Die jungen Männer müssen sich nun nicht nur ihren neuen Aufgaben widmen, sondern auch dafür sorgen, dass genug Geld für Strom, Wasser, Heizung, Versicherung und sonstige Ausgaben für Sportplatz und Sportlerheim in die Kasse kommen. Die Mitgliederbeiträge wurden deshalb bereits angehoben, wenn sie im Vergleich zu anderen Vereinen auch noch moderat sein mögen.

Das reicht jedoch noch nicht für die jährlichen Betriebskosten, die in den vergangenen Jahren zwischen 3500 und 4000 Euro jährlich lagen, so teilte es die Gemeinde dem Verein mit. „Wir sind derzeit verstärkt auf Sponsorensuche“, sagt Torsten Ehrling. Geld werde natürlich nicht nur für die laufenden Kosten der Sportstätte benötigt, sondern auch für Investitionen, die ein Sportverein stets hat – neue Trikots, Gebühren für Spielanmeldungen und vieles mehr. Zudem müsse der Gemeinschaftsraum des Sportlerheims demnächst erneuert werden, beispielsweise muss er neu gestrichen werden. Schäden, die Sturm „Paul“ Ende Juni verursacht hat, beseitigt noch die Gemeinde Niedere Börde. So stürzten vier Bäume um und das Vordach des Vereinsheims wurde durch Hagel zerstört.

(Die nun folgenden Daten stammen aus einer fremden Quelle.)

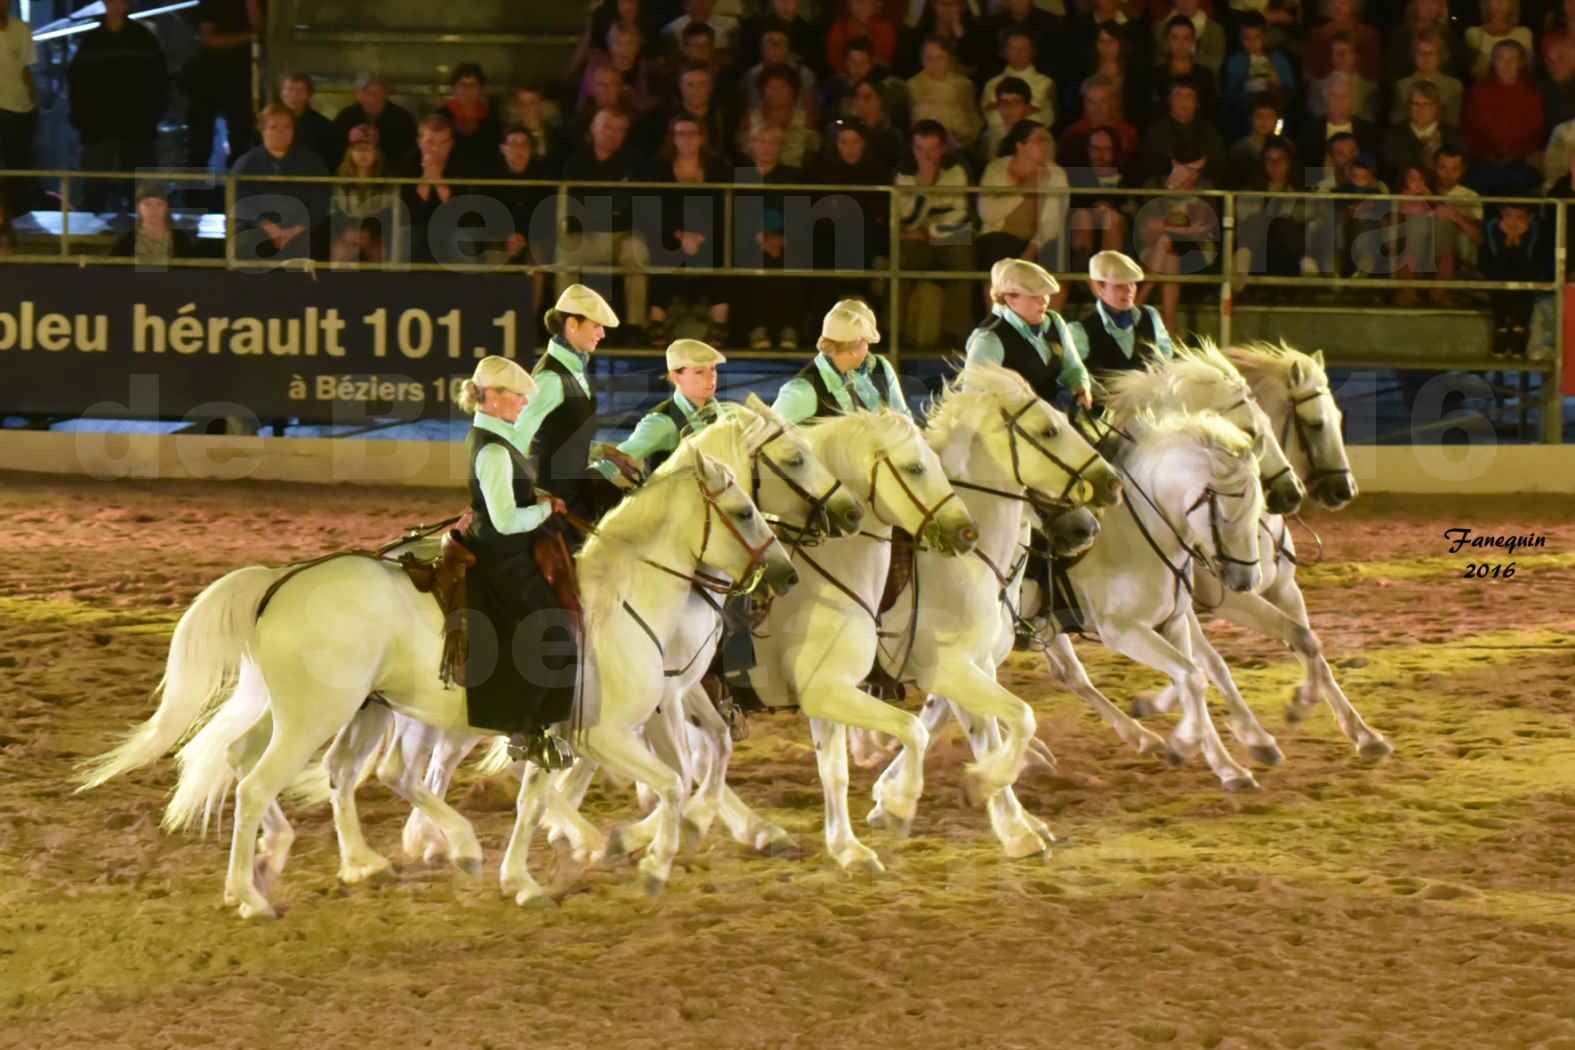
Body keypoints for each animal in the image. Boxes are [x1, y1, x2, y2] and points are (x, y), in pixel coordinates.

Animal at [81, 447, 800, 913]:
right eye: (741, 510)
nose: (787, 574)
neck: (622, 603)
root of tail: (281, 581)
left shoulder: (556, 731)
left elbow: (534, 800)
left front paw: (521, 878)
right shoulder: (608, 734)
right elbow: (672, 784)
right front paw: (651, 861)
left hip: (319, 710)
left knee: (258, 760)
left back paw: (338, 860)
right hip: (318, 715)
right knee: (263, 782)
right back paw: (250, 895)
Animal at [1134, 349, 1392, 758]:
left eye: (1337, 420)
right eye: (1316, 424)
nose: (1345, 489)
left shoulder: (1284, 589)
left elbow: (1309, 644)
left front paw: (1363, 733)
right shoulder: (1227, 599)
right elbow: (1279, 644)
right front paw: (1291, 710)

Weiterhin fehlen den Jersleber Fußballern bei Heimspielen nach wie vor dringend Parkplätze. An einer gemeinsamen Lösung mit der Gemeinde Niedere Börde und dem Erholungscenter Jersleber See der Gemeinde Barleben wird derzeit gearbeitet. Um Fans und Freunde des Vereins noch besser informieren zu können, sitzen die Fußballer außerdem gerade an einer neuen Internetseite.

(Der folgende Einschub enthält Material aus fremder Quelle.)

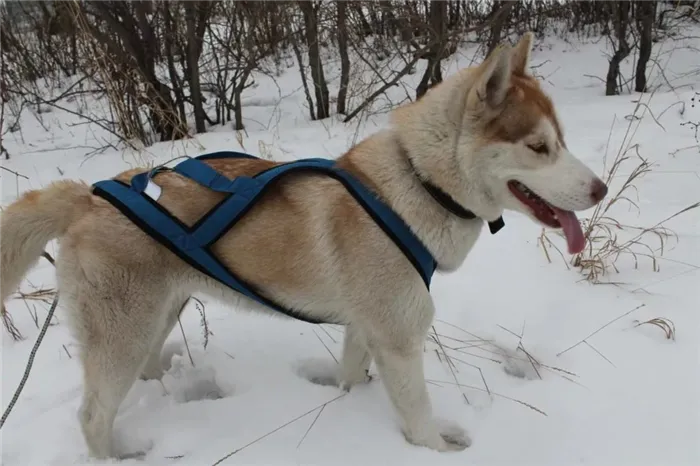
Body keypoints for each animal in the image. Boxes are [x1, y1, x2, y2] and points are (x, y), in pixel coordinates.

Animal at [0, 33, 608, 458]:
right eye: (538, 147)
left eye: (561, 141)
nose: (601, 190)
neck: (415, 184)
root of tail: (88, 196)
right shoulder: (400, 340)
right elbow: (419, 419)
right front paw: (436, 448)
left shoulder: (365, 330)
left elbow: (350, 378)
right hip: (121, 337)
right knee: (93, 416)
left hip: (158, 317)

Mit der künftigen Finanzierung ihrer Sportstätte sind die Jersleber Fußballer in der Gemeinde Niedere Börde übrigens nicht alleine. So soll beispielsweise der Meseberger Sportplatz samt Sporthalle ab 1. Januar 2018 an den dortigen Sportverein vermietet werden. Der Groß Ammensleber Sportplatz wiederum konnte an einen Hundesportverein verpachtet werden, der außerhalb der Niederen Börde ansässig ist. Auch für weitere Sportstätten sollen in der Zukunft adäquate Lösungen gefunden werden.